**Trecho da página:**
▼
HORIZONTE: ILHA DE FERRO – O PARAÍSO NA IMENSIDÃO DO RIO SÃO FRANCISCO

Por Andrea Hunka

Fotos e coprodução Sofia Hunka

Partimos, entre malas, anseios, inquietação sobre o ponto de chegada, a estrada se revelava um oásis a cada paragem, o sol ainda transpondo as frestas da janela do carro, dávamos a sensação de um novo amanhecer, o céu se desdobrava em tons azuis furtivos e as nuvens passeavam desconfiadas, em flocos eram levadas pela força de um vento medonho. Era tudo uma trilha formatada pelas paisagens que iam se transformando em tons de verde canavial, montes tropicais a agrestes visões, era uma sensação de uma estrada individual, uma vivência própria, mesmo que feita em dupla, nossos olhos fitos estavam em busca de revoadas de Garibaldis, pássaro desta região. Sim, avistamos os Carcarás, que com suas unhas arranhavam, de vez enquanto, o asfalto, em pulos intrépidos. Sua atitude falcão nos deixavam encantadas.
▲
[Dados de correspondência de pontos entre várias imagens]
▼
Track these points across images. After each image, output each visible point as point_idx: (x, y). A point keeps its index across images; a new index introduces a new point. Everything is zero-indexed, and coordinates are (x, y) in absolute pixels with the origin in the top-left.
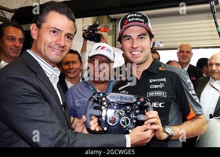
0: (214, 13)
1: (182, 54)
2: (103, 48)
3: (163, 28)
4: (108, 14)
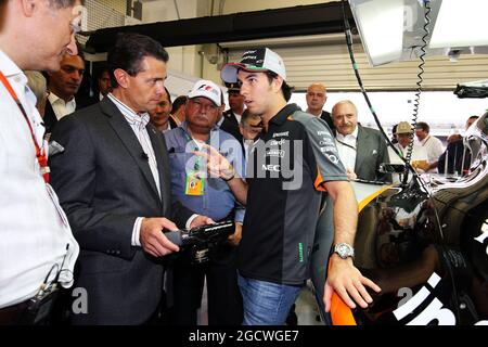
0: (349, 45)
1: (311, 98)
2: (208, 88)
3: (296, 63)
4: (217, 42)
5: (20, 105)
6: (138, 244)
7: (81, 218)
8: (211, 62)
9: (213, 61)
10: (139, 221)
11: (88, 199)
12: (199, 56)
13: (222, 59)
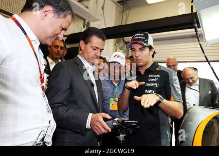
2: (119, 56)
5: (35, 53)
6: (90, 127)
7: (62, 111)
8: (120, 49)
9: (121, 49)
10: (90, 115)
11: (65, 103)
12: (115, 46)
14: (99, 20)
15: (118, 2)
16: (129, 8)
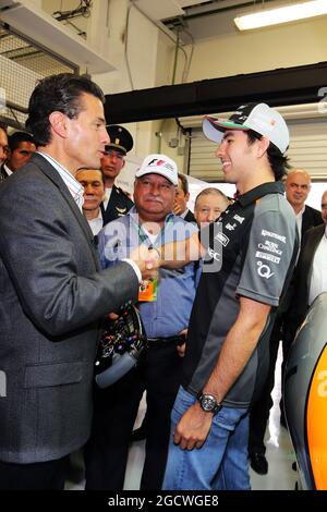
8: (170, 145)
9: (174, 144)
12: (156, 138)
13: (183, 141)
14: (113, 69)
15: (166, 22)
16: (191, 39)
▲
Dê a continuação do relato de viagem à Ilha de Ferro, a partir da última frase apresentada.

O dia vai descendo sua cortina e o entardecer pelo sertão nos traz um desbunde de variações cromáticas. O infinito ganha tons laranjas, róseos, como se diz nas bandas de cá e o espetáculo chega ao seu cume, quando os olhos mareados encontram entre os seixos e o cromo aveludados em mil tons acinzentados, terrosos, o verde esmeralda do Velho e terno, Chico, sim, Rio São Francisco, explode. Depois de adentramos uma picada, uma estrada de barro, sobre os assobios agudizados e olhos que nos espiam nos galhos que a caatinga desenha, depois de atravessarmos os rios intermitentes, secos nessa época, o fôlego nos permite mais um segundo, um “oceano” doce e verdejante nos embriaga, tínhamos certeza de que aquele lugar era um portal. Ilha do Ferro, entre poucas ruas que se desenham numa equação única, cheia de uma matemática nada provável e casas que perfilam no transcorrer de nossa passagem, entre uma e outra marcadas com a Cruz num sinal do amor, arrependimento, fé, humildade, misericórdia, resistência, sinceridade e verdade, de famílias da ordem cristã, são um convite a um mapa afetivo, os desenhos fixados em nossa frente tem colorações que vão se modulando e o sobro dos ventos ergue o calor de um abraço amoroso.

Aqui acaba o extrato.